[Opening Records provided section]

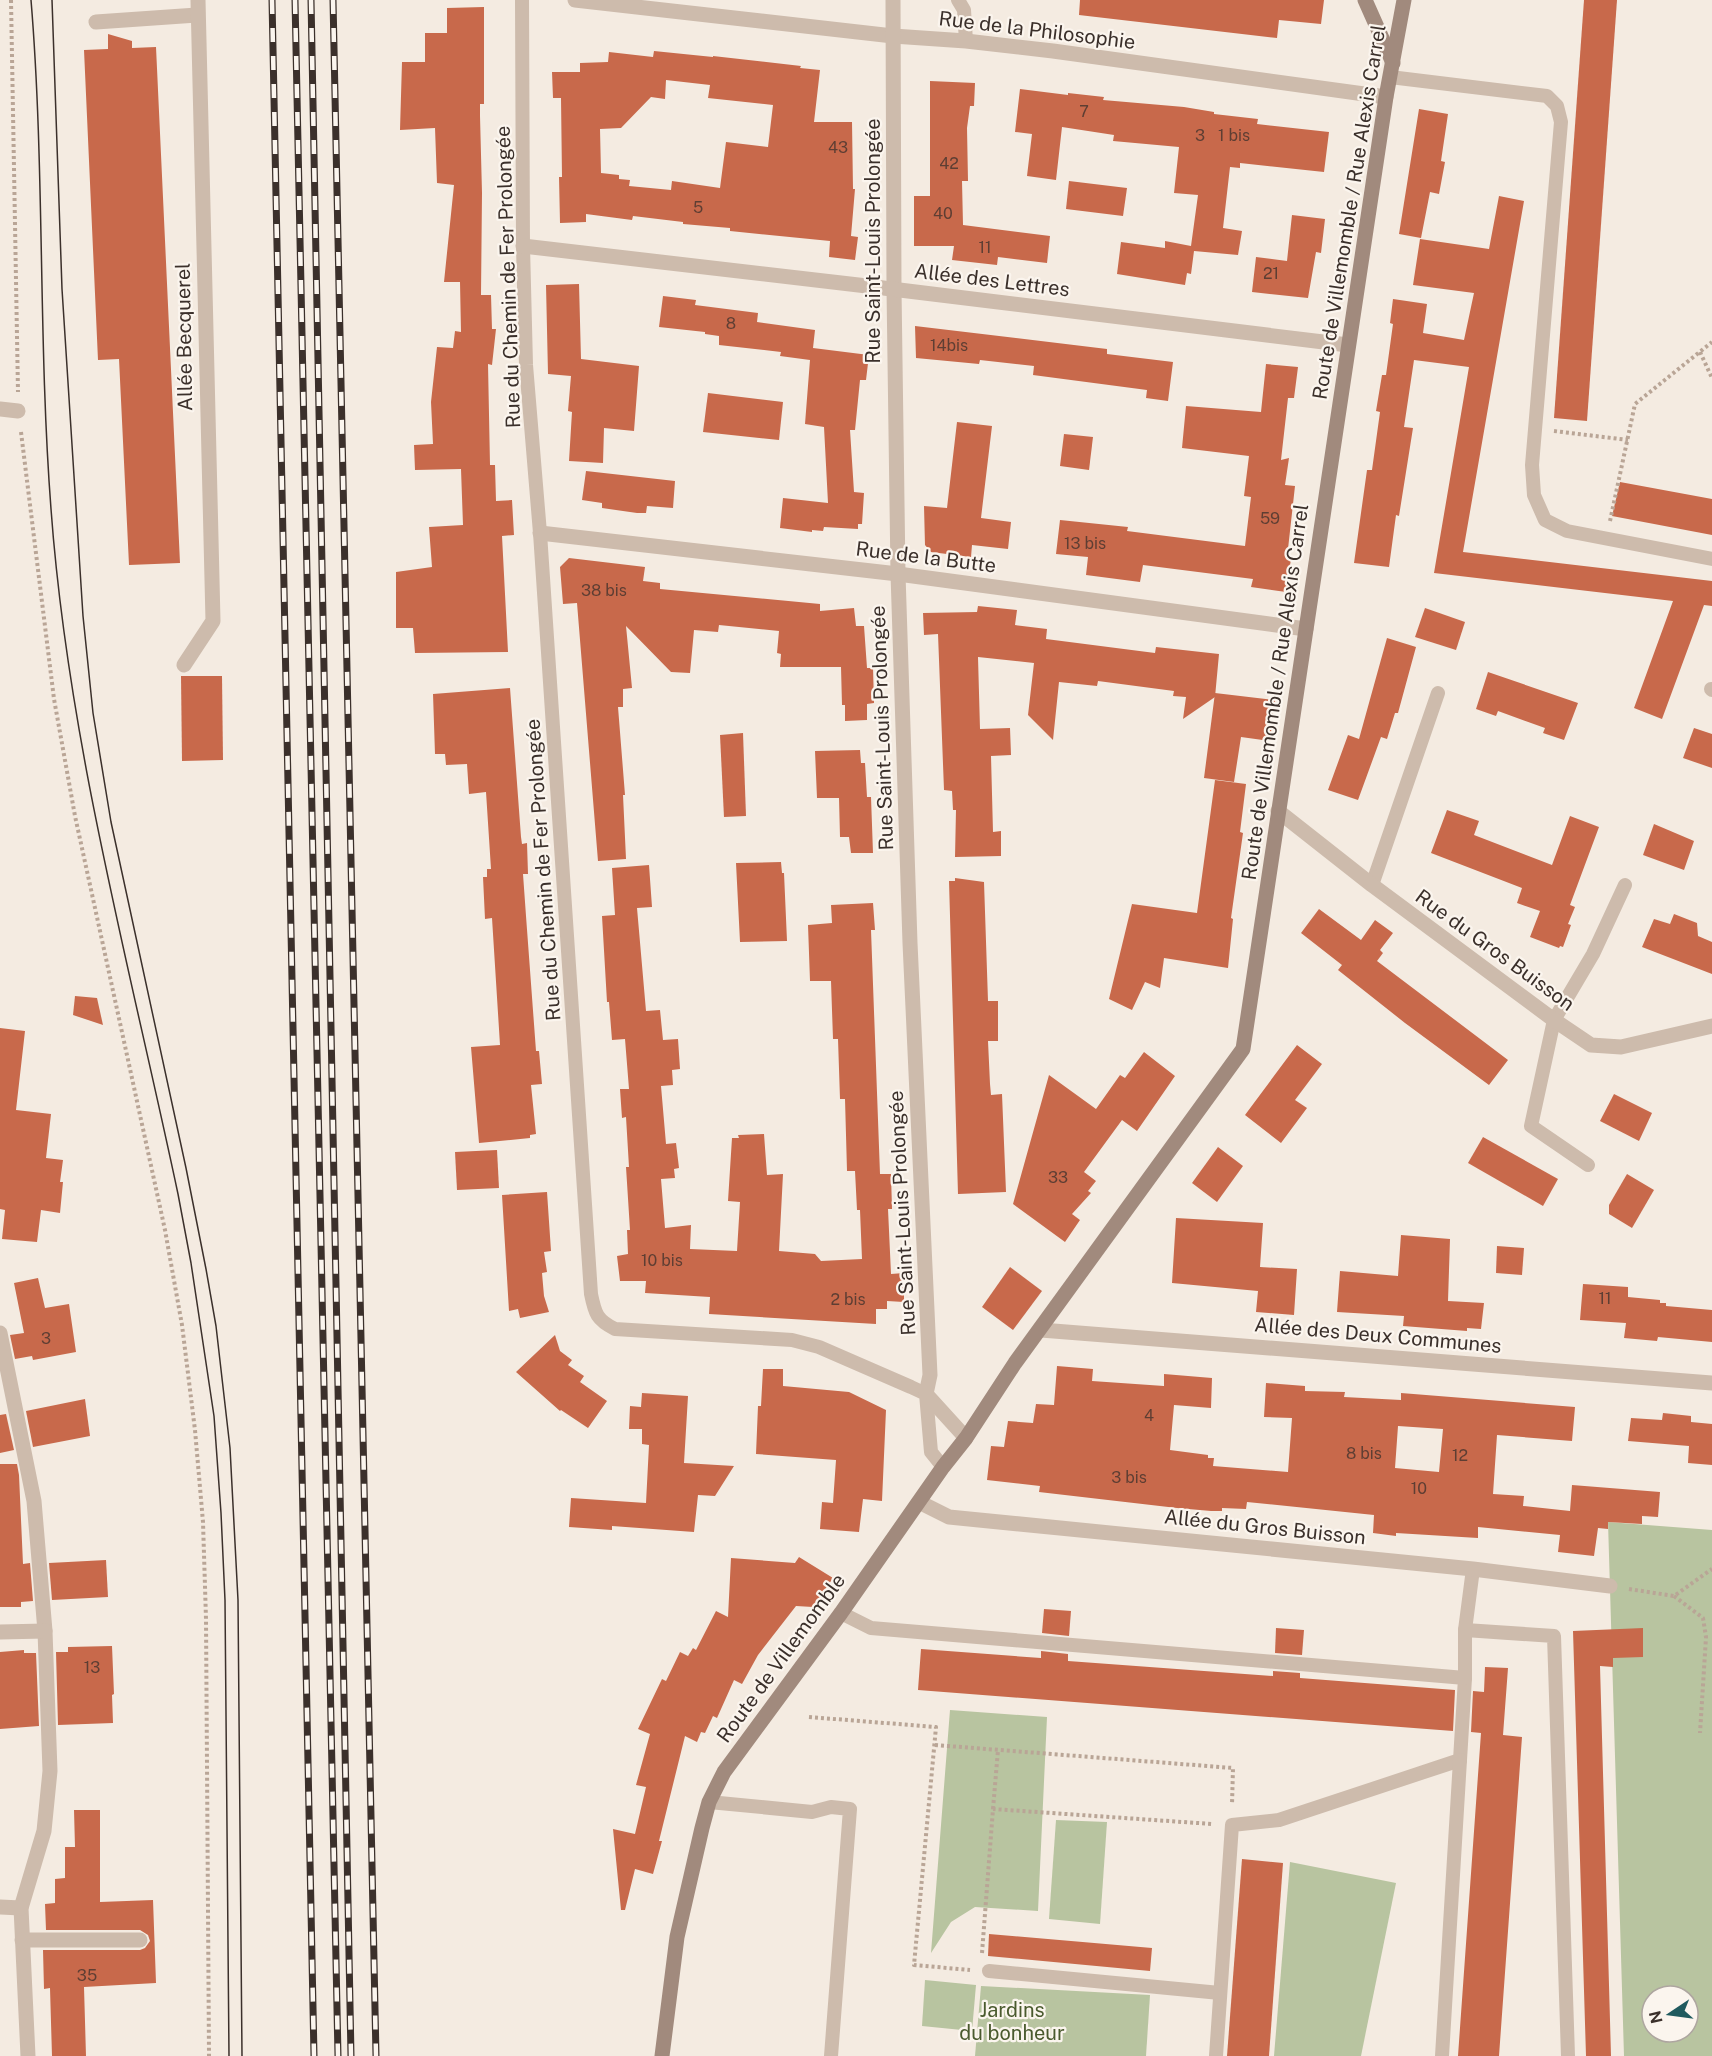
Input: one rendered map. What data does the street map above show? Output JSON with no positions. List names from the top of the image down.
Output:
{
  "streets": {
    "street": [
      "Rue de la Philosophie",
      "Route de Villemomble / Rue Alexis Carrel",
      "Rue Saint-Louis Prolongée",
      "Allée des Lettres",
      "Allée Becquerel",
      "Rue de la Butte",
      "Rue du Gros Buisson",
      "Allée des Deux Communes",
      "Allée du Gros Buisson",
      "Route de Villemomble"
    ],
    "lane": ["Rue du Chemin de Fer Prolongée"]
  },
  "crossings": [
    ["Rue de la Philosophie", "Route de Villemomble / Rue Alexis Carrel"],
    ["Rue de la Philosophie", "Rue Saint-Louis Prolongée"],
    ["Route de Villemomble / Rue Alexis Carrel", "Allée des Lettres"],
    ["Route de Villemomble / Rue Alexis Carrel", "Rue de la Butte"],
    ["Route de Villemomble / Rue Alexis Carrel", "Rue du Gros Buisson"],
    ["Route de Villemomble / Rue Alexis Carrel", "Allée des Deux Communes"],
    ["Route de Villemomble / Rue Alexis Carrel", "Route de Villemomble"],
    ["Rue Saint-Louis Prolongée", "Rue du Chemin de Fer Prolongée"],
    ["Rue Saint-Louis Prolongée", "Allée des Lettres"],
    ["Rue Saint-Louis Prolongée", "Rue de la Butte"],
    ["Rue du Chemin de Fer Prolongée", "Allée des Lettres"],
    ["Rue du Chemin de Fer Prolongée", "Rue de la Butte"],
    ["Allée des Deux Communes", "Route de Villemomble"],
    ["Allée du Gros Buisson", "Route de Villemomble"]
  ],
  "parks": ["Jardins du bonheur"],
  "house_numbers": [
    "7",
    "3",
    "1 bis",
    "43",
    "42",
    "5",
    "40",
    "11",
    "21",
    "8",
    "14bis",
    "59",
    "13 bis",
    "38 bis",
    "33",
    "10 bis",
    "11",
    "2 bis",
    "3",
    "4",
    "8 bis",
    "12",
    "3 bis",
    "10",
    "13",
    "35"
  ],
  "north": "left"
}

[Closing Records provided section]

▶ **About this task**: Line count for the word "Philosophie": give the number of lines in the entries above that contain it, and nothing more.

▶ **Written reply**: 3